■ DESCRIPTION OF THE TASK ■
There is material below. Print exactly the lines starting at the line with "困扰我的是使用专家一词。我不" and ending at the line with "为了乐趣随意开发应用是一回事，为了解决问题去开发应用和网站又是另外一回事。", ends included, and no others.

+++

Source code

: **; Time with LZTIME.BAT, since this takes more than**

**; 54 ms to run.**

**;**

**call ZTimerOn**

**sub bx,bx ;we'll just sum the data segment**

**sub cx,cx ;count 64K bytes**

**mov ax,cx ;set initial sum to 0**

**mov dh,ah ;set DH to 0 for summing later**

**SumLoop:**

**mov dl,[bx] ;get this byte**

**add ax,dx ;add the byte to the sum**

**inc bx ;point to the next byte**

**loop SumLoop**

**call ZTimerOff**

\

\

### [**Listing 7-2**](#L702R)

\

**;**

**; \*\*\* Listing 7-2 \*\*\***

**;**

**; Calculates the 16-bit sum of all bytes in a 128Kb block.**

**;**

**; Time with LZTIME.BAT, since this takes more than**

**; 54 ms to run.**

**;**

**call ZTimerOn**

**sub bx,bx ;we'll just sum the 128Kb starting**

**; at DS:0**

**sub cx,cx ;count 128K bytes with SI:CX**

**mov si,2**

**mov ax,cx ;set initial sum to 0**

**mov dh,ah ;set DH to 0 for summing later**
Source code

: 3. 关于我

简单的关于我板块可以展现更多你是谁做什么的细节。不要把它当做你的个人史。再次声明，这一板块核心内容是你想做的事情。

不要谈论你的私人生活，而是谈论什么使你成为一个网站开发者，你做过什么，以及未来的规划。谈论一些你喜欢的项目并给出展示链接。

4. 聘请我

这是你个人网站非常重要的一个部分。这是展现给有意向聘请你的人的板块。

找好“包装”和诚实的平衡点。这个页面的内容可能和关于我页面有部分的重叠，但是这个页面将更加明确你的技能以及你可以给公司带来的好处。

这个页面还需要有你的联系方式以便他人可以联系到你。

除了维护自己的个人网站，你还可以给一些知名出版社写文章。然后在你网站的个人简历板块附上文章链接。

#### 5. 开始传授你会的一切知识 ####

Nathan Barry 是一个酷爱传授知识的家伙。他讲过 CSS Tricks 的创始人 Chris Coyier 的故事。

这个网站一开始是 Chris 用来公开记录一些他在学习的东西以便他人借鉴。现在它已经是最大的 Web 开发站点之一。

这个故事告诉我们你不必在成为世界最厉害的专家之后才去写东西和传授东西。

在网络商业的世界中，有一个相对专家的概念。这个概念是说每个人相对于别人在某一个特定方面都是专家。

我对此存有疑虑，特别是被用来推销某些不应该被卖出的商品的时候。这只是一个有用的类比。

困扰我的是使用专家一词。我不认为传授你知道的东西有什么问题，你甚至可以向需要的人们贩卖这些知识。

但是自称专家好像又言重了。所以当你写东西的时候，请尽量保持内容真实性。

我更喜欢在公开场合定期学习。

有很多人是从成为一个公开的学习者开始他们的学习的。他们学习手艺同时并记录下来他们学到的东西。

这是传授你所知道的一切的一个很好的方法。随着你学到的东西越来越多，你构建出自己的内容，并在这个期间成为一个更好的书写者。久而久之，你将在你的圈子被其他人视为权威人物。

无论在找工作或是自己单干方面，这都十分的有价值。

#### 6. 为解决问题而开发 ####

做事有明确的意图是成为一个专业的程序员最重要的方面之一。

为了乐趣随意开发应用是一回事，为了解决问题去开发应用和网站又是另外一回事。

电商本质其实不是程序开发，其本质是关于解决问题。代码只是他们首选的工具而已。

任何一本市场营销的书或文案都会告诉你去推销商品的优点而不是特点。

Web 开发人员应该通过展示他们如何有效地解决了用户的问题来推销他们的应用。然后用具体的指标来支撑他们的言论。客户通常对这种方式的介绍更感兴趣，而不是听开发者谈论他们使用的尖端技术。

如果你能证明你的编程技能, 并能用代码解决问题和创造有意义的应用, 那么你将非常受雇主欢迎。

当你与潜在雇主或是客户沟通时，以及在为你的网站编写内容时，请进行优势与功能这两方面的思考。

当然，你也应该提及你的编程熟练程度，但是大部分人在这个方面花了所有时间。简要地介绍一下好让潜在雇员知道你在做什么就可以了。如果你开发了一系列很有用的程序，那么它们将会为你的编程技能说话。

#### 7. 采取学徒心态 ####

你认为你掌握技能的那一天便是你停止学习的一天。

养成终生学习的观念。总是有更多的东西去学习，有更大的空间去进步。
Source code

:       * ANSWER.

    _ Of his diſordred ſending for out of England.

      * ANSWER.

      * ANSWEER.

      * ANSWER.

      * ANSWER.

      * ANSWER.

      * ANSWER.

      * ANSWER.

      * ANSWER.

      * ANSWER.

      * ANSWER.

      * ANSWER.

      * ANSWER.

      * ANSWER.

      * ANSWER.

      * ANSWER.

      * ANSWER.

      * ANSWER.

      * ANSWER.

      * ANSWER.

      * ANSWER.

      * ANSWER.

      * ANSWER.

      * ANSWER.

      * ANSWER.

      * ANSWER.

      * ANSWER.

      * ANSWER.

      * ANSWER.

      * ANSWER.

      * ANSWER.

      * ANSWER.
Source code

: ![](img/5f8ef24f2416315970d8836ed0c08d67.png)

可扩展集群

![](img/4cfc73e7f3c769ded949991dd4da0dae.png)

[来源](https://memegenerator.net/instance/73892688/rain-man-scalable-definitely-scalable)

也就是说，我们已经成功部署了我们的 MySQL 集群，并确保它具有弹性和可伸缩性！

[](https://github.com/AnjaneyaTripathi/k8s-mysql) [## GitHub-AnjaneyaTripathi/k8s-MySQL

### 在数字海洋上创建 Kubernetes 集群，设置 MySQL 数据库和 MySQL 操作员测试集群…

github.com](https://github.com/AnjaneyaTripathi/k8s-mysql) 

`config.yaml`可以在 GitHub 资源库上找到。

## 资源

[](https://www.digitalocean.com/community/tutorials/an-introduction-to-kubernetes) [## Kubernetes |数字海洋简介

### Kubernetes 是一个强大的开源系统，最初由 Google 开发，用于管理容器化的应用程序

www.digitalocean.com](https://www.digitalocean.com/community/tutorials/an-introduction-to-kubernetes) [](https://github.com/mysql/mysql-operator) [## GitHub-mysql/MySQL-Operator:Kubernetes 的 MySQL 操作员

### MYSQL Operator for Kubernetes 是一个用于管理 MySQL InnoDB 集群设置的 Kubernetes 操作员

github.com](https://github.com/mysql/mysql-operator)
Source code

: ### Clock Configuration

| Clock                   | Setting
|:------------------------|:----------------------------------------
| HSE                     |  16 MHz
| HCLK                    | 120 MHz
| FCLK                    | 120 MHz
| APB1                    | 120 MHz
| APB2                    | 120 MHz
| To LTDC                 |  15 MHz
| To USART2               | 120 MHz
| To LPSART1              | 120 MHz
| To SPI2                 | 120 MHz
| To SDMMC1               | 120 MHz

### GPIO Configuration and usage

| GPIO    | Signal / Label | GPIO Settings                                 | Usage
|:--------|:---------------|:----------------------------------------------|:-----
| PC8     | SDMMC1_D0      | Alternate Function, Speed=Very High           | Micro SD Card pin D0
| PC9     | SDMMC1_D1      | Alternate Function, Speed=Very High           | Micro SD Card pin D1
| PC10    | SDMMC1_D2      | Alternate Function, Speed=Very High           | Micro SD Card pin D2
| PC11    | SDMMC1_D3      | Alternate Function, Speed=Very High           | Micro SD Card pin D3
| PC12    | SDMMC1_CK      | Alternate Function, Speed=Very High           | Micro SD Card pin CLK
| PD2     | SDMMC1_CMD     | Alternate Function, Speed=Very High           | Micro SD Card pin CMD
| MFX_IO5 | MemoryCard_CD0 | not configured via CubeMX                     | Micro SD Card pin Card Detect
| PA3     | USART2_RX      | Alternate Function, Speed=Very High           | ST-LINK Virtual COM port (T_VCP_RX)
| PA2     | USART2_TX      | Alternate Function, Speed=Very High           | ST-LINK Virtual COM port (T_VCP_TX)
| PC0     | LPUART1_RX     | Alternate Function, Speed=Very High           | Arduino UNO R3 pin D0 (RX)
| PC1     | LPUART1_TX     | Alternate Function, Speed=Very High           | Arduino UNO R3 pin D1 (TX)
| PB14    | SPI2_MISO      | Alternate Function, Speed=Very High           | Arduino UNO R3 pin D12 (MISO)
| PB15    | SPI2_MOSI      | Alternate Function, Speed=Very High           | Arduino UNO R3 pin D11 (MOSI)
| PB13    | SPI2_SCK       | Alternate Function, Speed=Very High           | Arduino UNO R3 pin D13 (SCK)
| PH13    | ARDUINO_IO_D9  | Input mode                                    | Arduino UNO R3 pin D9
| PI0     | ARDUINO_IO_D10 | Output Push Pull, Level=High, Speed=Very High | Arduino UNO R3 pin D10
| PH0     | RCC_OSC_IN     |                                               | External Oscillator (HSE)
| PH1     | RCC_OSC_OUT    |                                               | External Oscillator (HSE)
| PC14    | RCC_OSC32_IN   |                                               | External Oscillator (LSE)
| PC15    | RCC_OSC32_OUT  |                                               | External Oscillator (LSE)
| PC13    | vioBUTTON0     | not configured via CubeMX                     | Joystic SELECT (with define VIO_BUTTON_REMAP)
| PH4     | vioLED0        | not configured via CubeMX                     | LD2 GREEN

+++

■ WRITTEN REPLY ■
困扰我的是使用专家一词。我不认为传授你知道的东西有什么问题，你甚至可以向需要的人们贩卖这些知识。

但是自称专家好像又言重了。所以当你写东西的时候，请尽量保持内容真实性。

我更喜欢在公开场合定期学习。

有很多人是从成为一个公开的学习者开始他们的学习的。他们学习手艺同时并记录下来他们学到的东西。

这是传授你所知道的一切的一个很好的方法。随着你学到的东西越来越多，你构建出自己的内容，并在这个期间成为一个更好的书写者。久而久之，你将在你的圈子被其他人视为权威人物。

无论在找工作或是自己单干方面，这都十分的有价值。

#### 6. 为解决问题而开发 ####

做事有明确的意图是成为一个专业的程序员最重要的方面之一。

为了乐趣随意开发应用是一回事，为了解决问题去开发应用和网站又是另外一回事。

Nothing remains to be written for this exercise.